DOCUMENT TEXT.
>>>>
Judge Fairchild dissented in Buckley IV, reasoning that the rule the majority established in that case inappropriately “brings about absolute immunity for wrongful investigative acts.” Buckley, 20 F.3d at 801 (Fairchild, J., dissenting). Several circuits have likewise expressed disagreement with the ruling. See, e.g., Zahrey v. Coffey, 221 F.3d 342 (2d Cir.2000); Clanton v. Cooper, 129 F.3d 1147 (10th Cir.1997); McGhee v. Pottawattamie County, 547 F.3d 922 (8th Cir.2008). Justice Thomas has also expressed the view that Buckley IV was decided incorrectly, in part because it “leaves victims of egregious prosecutorial misconduct without a remedy.” Michaels v. McGrath, 531 U.S. 1118, 121 S.Ct. 873, 148 L.Ed.2d 780 (2001) (Thomas, J., dissenting from the denial of certiorari). Until the Seventh Circuit revisits the ruling or Supreme Court overrules it, however, this Court is compelled to follow it.
Fields’s allegations against Wharrie and Kelley are as follows: (a) Wharrie helped secure Sumner’s false statements implicating Fields in the Hickman/Smith and White/Vaughn murders before probable cause existed to arrest him; (b) beginning in 1998, and prior to undertaking a prosecutorial role at Fields’s retrial, Kelley used coercive tactics to induce witness Randy Langston to reaffirm the false testimony Langston gave at Fields’s first trial; and (c) while Fields’s appeal was pending and after Wharrie’s role as a prosecutor had ended, Wharrie procured Hawkins’s false
The Court begins with Fields’s allegations concerning Wharrie’s role in obtaining false statements from Sumner before probable cause existed to arrest Fields. Assuming that Wharrie’s conduct was not protected by absolute immunity, he is entitled to qualified immunity under the analysis in Buckley IV. As the Seventh Circuit ruled in that case, Wharrie’s alleged coercion of false statements from Sumner did not violate Fields’s constitutional rights — at least none that were clearly established at the time. Additionally, Wharrie’s use of the statements and his concealment of exculpatory information at trial are covered by absolute immunity. In sum, Wharrie is entitled to immunity from Fields’s federal claims relating to this allegation. See Buckley, 20 F.3d at 794.
Fields’s allegations against Kelley warrant the same result. Fields alleges that, prior to undertaking a prosecutorial role at Fields’s retrial, Kelley coerced false statements from witness Randy Langston. Assuming that this conduct did not merit the protection of absolute immunity, Kelley is nonetheless entitled to qualified immunity under the analysis in Buckley IV. He is also entitled to absolute immunity regarding his use of the statements at trial and his withholding of exculpatory information. For these reasons, Kelley cannot be held liable for claims relating to this allegation.
<<<<
WORK REQUEST 1. Count the lines of the records that contain the word "Residential". Reply with the number only.

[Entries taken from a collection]
>>>>
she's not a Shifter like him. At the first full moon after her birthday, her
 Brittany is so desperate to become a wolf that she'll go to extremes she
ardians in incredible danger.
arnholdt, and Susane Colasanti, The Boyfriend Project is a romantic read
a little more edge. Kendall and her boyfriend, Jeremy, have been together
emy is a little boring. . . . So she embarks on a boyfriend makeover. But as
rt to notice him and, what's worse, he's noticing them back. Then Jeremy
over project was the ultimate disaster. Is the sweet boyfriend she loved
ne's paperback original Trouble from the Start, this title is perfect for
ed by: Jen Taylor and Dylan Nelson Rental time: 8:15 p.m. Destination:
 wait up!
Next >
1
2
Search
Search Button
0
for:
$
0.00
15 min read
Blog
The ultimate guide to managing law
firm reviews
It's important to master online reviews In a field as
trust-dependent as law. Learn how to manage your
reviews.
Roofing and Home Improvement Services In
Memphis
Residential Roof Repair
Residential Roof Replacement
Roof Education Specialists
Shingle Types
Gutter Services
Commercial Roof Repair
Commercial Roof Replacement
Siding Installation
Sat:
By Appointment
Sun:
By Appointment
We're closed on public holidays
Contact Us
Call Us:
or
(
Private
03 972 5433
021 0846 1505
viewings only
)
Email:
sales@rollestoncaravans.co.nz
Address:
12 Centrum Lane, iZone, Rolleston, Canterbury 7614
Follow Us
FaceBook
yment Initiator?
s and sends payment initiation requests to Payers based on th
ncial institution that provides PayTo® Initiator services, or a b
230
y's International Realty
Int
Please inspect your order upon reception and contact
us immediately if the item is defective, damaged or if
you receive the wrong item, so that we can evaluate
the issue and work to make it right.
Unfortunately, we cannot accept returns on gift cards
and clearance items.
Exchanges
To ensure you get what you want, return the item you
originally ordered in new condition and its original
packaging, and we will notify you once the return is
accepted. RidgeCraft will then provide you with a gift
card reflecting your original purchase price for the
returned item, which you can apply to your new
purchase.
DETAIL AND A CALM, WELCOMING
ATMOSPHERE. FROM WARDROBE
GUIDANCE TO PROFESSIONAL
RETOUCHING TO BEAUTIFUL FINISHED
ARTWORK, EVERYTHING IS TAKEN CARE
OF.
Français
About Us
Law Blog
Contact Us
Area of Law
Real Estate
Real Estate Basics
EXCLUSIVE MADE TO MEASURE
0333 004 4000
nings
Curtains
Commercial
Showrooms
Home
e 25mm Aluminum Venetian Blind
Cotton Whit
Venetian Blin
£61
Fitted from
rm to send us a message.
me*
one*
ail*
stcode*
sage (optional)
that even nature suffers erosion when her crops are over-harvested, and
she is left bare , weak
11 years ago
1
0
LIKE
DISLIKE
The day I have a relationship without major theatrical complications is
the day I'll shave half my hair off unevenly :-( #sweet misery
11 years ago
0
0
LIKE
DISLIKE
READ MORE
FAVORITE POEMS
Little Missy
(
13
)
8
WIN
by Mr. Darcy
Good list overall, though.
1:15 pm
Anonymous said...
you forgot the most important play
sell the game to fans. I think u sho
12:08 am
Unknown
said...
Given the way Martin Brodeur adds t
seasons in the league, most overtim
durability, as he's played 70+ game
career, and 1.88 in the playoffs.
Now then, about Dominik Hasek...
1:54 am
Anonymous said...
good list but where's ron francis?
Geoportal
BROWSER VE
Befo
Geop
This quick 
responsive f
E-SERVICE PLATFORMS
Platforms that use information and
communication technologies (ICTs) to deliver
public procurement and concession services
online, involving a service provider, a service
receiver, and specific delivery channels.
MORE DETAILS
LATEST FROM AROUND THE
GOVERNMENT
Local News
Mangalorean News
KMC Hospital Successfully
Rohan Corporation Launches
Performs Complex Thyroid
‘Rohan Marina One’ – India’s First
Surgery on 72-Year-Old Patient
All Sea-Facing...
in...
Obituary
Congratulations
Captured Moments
<<<<
WORK REQUEST 2. For each statement, say yes or no as to whether it agrees with the passage on prosecutorial immunity, and quote the words of the passage that decide it. (a) Kelley began using coercive tactics on witness Randy Langston in 1998. (b) Judge Fairchild sided with the majority in Buckley IV. (c) The Court considers itself free to depart from Buckley IV.

TASK RESULT 1. 2

TASK RESULT 2.
(a) Yes: "beginning in 1998, and prior to undertaking a prosecutorial role at Fields’s retrial, Kelley used coercive tactics to induce witness Randy Langston"
(b) No: "Judge Fairchild dissented in Buckley IV"
(c) No: "this Court is compelled to follow it."